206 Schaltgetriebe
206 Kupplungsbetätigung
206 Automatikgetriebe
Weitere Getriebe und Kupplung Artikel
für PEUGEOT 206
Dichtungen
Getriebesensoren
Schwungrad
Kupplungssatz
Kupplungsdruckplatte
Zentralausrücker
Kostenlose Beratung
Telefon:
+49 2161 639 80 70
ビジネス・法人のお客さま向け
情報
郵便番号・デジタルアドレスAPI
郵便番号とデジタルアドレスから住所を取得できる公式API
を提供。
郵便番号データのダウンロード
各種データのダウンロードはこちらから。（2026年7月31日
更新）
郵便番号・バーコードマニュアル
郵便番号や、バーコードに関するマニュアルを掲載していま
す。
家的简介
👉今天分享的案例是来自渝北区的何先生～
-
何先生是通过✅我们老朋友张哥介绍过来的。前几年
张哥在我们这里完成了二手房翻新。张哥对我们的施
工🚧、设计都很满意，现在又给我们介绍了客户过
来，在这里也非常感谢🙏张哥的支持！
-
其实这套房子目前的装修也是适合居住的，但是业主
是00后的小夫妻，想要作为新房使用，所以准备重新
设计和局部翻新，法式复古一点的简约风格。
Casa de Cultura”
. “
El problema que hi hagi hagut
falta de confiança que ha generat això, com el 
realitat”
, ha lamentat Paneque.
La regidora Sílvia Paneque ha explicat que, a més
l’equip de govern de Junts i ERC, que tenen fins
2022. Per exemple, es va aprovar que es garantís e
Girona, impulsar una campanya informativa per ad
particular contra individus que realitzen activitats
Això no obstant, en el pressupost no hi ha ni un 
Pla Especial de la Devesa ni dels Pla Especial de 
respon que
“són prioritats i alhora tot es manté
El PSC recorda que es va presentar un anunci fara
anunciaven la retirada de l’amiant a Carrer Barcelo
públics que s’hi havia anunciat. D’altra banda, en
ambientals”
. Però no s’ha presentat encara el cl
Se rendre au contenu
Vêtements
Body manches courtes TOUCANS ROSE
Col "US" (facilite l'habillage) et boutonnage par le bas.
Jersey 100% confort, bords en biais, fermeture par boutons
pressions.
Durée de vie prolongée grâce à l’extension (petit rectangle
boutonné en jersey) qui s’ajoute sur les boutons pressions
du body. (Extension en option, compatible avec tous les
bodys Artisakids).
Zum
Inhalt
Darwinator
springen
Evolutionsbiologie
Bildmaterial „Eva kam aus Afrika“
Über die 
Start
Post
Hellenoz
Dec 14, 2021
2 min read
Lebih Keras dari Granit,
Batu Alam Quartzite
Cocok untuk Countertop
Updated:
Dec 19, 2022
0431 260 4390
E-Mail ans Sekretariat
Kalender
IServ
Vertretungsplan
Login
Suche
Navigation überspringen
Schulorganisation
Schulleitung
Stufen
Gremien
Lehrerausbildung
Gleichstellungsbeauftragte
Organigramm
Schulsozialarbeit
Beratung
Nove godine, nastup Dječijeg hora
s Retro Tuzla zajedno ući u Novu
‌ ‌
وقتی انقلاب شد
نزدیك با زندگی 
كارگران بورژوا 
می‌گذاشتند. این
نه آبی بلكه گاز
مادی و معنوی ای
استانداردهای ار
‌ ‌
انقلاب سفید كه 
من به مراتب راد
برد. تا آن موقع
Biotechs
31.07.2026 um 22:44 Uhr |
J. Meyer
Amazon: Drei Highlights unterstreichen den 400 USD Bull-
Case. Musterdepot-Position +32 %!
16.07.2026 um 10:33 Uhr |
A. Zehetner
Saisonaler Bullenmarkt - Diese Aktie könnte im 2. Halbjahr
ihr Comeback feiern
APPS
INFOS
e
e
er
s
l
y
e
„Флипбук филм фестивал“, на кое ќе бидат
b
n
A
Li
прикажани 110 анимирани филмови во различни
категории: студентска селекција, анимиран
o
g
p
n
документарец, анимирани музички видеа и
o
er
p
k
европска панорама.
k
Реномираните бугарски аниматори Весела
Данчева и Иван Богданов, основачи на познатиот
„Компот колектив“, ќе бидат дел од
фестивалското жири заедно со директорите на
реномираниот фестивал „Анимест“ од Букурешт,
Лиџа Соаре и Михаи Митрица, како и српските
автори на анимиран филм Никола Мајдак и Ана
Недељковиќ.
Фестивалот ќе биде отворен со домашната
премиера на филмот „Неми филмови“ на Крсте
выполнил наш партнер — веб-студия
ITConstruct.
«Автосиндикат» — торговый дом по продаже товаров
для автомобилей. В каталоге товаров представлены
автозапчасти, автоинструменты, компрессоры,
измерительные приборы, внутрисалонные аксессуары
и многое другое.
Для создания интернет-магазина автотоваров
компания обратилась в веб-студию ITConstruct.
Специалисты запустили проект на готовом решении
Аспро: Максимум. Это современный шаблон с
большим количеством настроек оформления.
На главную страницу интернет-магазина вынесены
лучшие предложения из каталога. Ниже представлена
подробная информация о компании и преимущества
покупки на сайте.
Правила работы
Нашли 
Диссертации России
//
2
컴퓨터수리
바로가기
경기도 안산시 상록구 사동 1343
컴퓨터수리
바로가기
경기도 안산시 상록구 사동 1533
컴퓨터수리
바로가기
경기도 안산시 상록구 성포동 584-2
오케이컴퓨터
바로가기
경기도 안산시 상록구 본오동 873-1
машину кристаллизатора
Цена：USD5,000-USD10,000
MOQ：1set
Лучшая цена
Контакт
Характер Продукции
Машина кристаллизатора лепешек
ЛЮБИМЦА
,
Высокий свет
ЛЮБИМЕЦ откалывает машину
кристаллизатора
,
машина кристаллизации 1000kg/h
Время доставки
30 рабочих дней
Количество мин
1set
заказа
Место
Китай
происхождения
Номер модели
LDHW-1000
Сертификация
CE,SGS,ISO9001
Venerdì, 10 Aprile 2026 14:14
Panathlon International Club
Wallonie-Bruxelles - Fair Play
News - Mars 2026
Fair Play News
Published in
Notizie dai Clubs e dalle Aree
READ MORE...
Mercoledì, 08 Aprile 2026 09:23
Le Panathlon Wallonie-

## EXERCISE AIM
Please turn every line of text in the records above into a single numbered list, leaving out any blank lines.

## YOUR SOLUTION
1. 206 Schaltgetriebe
2. 206 Kupplungsbetätigung
3. 206 Automatikgetriebe
4. Weitere Getriebe und Kupplung Artikel
5. für PEUGEOT 206
6. Dichtungen
7. Getriebesensoren
8. Schwungrad
9. Kupplungssatz
10. Kupplungsdruckplatte
11. Zentralausrücker
12. Kostenlose Beratung
13. Telefon:
14. +49 2161 639 80 70
15. ビジネス・法人のお客さま向け
16. 情報
17. 郵便番号・デジタルアドレスAPI
18. 郵便番号とデジタルアドレスから住所を取得できる公式API
19. を提供。
20. 郵便番号データのダウンロード
21. 各種データのダウンロードはこちらから。（2026年7月31日
22. 更新）
23. 郵便番号・バーコードマニュアル
24. 郵便番号や、バーコードに関するマニュアルを掲載していま
25. す。
26. 家的简介
27. 👉今天分享的案例是来自渝北区的何先生～
28. -
29. 何先生是通过✅我们老朋友张哥介绍过来的。前几年
30. 张哥在我们这里完成了二手房翻新。张哥对我们的施
31. 工🚧、设计都很满意，现在又给我们介绍了客户过
32. 来，在这里也非常感谢🙏张哥的支持！
33. -
34. 其实这套房子目前的装修也是适合居住的，但是业主
35. 是00后的小夫妻，想要作为新房使用，所以准备重新
36. 设计和局部翻新，法式复古一点的简约风格。
37. Casa de Cultura”
38. . “
39. El problema que hi hagi hagut
40. falta de confiança que ha generat això, com el 
41. realitat”
42. , ha lamentat Paneque.
43. La regidora Sílvia Paneque ha explicat que, a més
44. l’equip de govern de Junts i ERC, que tenen fins
45. 2022. Per exemple, es va aprovar que es garantís e
46. Girona, impulsar una campanya informativa per ad
47. particular contra individus que realitzen activitats
48. Això no obstant, en el pressupost no hi ha ni un 
49. Pla Especial de la Devesa ni dels Pla Especial de 
50. respon que
51. “són prioritats i alhora tot es manté
52. El PSC recorda que es va presentar un anunci fara
53. anunciaven la retirada de l’amiant a Carrer Barcelo
54. públics que s’hi havia anunciat. D’altra banda, en
55. ambientals”
56. . Però no s’ha presentat encara el cl
57. Se rendre au contenu
58. Vêtements
59. Body manches courtes TOUCANS ROSE
60. Col "US" (facilite l'habillage) et boutonnage par le bas.
61. Jersey 100% confort, bords en biais, fermeture par boutons
62. pressions.
63. Durée de vie prolongée grâce à l’extension (petit rectangle
64. boutonné en jersey) qui s’ajoute sur les boutons pressions
65. du body. (Extension en option, compatible avec tous les
66. bodys Artisakids).
67. Zum
68. Inhalt
69. Darwinator
70. springen
71. Evolutionsbiologie
72. Bildmaterial „Eva kam aus Afrika“
73. Über die 
74. Start
75. Post
76. Hellenoz
77. Dec 14, 2021
78. 2 min read
79. Lebih Keras dari Granit,
80. Batu Alam Quartzite
81. Cocok untuk Countertop
82. Updated:
83. Dec 19, 2022
84. 0431 260 4390
85. E-Mail ans Sekretariat
86. Kalender
87. IServ
88. Vertretungsplan
89. Login
90. Suche
91. Navigation überspringen
92. Schulorganisation
93. Schulleitung
94. Stufen
95. Gremien
96. Lehrerausbildung
97. Gleichstellungsbeauftragte
98. Organigramm
99. Schulsozialarbeit
100. Beratung
101. Nove godine, nastup Dječijeg hora
102. s Retro Tuzla zajedno ući u Novu
103. ‌ ‌
104. وقتی انقلاب شد
105. نزدیك با زندگی 
106. كارگران بورژوا 
107. می‌گذاشتند. این
108. نه آبی بلكه گاز
109. مادی و معنوی ای
110. استانداردهای ار
111. ‌ ‌
112. انقلاب سفید كه 
113. من به مراتب راد
114. برد. تا آن موقع
115. Biotechs
116. 31.07.2026 um 22:44 Uhr |
117. J. Meyer
118. Amazon: Drei Highlights unterstreichen den 400 USD Bull-
119. Case. Musterdepot-Position +32 %!
120. 16.07.2026 um 10:33 Uhr |
121. A. Zehetner
122. Saisonaler Bullenmarkt - Diese Aktie könnte im 2. Halbjahr
123. ihr Comeback feiern
124. APPS
125. INFOS
126. e
127. e
128. er
129. s
130. l
131. y
132. e
133. „Флипбук филм фестивал“, на кое ќе бидат
134. b
135. n
136. A
137. Li
138. прикажани 110 анимирани филмови во различни
139. категории: студентска селекција, анимиран
140. o
141. g
142. p
143. n
144. документарец, анимирани музички видеа и
145. o
146. er
147. p
148. k
149. европска панорама.
150. k
151. Реномираните бугарски аниматори Весела
152. Данчева и Иван Богданов, основачи на познатиот
153. „Компот колектив“, ќе бидат дел од
154. фестивалското жири заедно со директорите на
155. реномираниот фестивал „Анимест“ од Букурешт,
156. Лиџа Соаре и Михаи Митрица, како и српските
157. автори на анимиран филм Никола Мајдак и Ана
158. Недељковиќ.
159. Фестивалот ќе биде отворен со домашната
160. премиера на филмот „Неми филмови“ на Крсте
161. выполнил наш партнер — веб-студия
162. ITConstruct.
163. «Автосиндикат» — торговый дом по продаже товаров
164. для автомобилей. В каталоге товаров представлены
165. автозапчасти, автоинструменты, компрессоры,
166. измерительные приборы, внутрисалонные аксессуары
167. и многое другое.
168. Для создания интернет-магазина автотоваров
169. компания обратилась в веб-студию ITConstruct.
170. Специалисты запустили проект на готовом решении
171. Аспро: Максимум. Это современный шаблон с
172. большим количеством настроек оформления.
173. На главную страницу интернет-магазина вынесены
174. лучшие предложения из каталога. Ниже представлена
175. подробная информация о компании и преимущества
176. покупки на сайте.
177. Правила работы
178. Нашли 
179. Диссертации России
180. //
181. 2
182. 컴퓨터수리
183. 바로가기
184. 경기도 안산시 상록구 사동 1343
185. 컴퓨터수리
186. 바로가기
187. 경기도 안산시 상록구 사동 1533
188. 컴퓨터수리
189. 바로가기
190. 경기도 안산시 상록구 성포동 584-2
191. 오케이컴퓨터
192. 바로가기
193. 경기도 안산시 상록구 본오동 873-1
194. машину кристаллизатора
195. Цена：USD5,000-USD10,000
196. MOQ：1set
197. Лучшая цена
198. Контакт
199. Характер Продукции
200. Машина кристаллизатора лепешек
201. ЛЮБИМЦА
202. ,
203. Высокий свет
204. ЛЮБИМЕЦ откалывает машину
205. кристаллизатора
206. ,
207. машина кристаллизации 1000kg/h
208. Время доставки
209. 30 рабочих дней
210. Количество мин
211. 1set
212. заказа
213. Место
214. Китай
215. происхождения
216. Номер модели
217. LDHW-1000
218. Сертификация
219. CE,SGS,ISO9001
220. Venerdì, 10 Aprile 2026 14:14
221. Panathlon International Club
222. Wallonie-Bruxelles - Fair Play
223. News - Mars 2026
224. Fair Play News
225. Published in
226. Notizie dai Clubs e dalle Aree
227. READ MORE...
228. Mercoledì, 08 Aprile 2026 09:23
229. Le Panathlon Wallonie-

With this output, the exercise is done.